Newer models (Claude 3.7, o4‑mini‑high) show clear progress, yet all models struggle with BugFix tasks, especially on single‑function bugs.

Multi‑function tasks expose a major bottleneck: models perform significantly worse than on single‑function tasks.

Models tend to follow the order of functions in the prompt rather than planning based on dependency, indicating limited planning ability.

Information‑gain scoring and expert review ensure high quality (78.55 % pass rate). Radar charts reveal that no single model dominates all six core scenarios, confirming the benchmark’s comprehensive coverage.

CoreCodeBench Summary and Future Directions

CoreCodeBench uncovers three universal shortcomings of current LLMs: difficulty fixing logical bugs, weak multi‑function coordination, and lack of flexible planning.

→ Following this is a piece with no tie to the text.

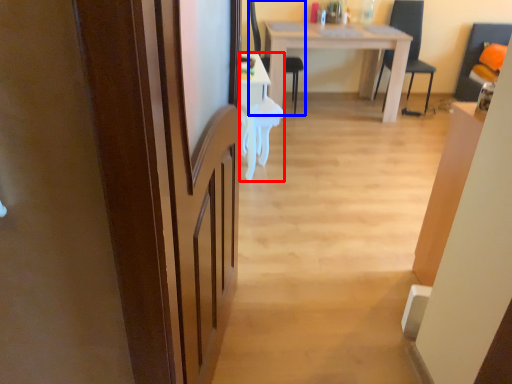
Question: Among these objects, which one is farthest to the camera, desk (highlighted by a red box) or chair (highlighted by a blue box)?

Choices:
 (A) desk
 (B) chair

Answer: (B)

Continued iteration of the benchmark aims to push LLMs toward true “virtual software engineers.”

One More Thing – From LLMs to Code Agents: Shifting the Evaluation Paradigm

Existing Code‑Agent benchmarks (e.g., SWE‑bench) exclude human developers, limiting insight into real‑world collaboration. The Meituan‑M17 team proposes a human‑LLM collaborative programming competition that records intent understanding, clarification effectiveness, interaction rounds, decision efficiency, and final task quality.

The competition will produce the first human‑machine collaboration leaderboard for Code Agents, offering deep insights for the next generation of development tools.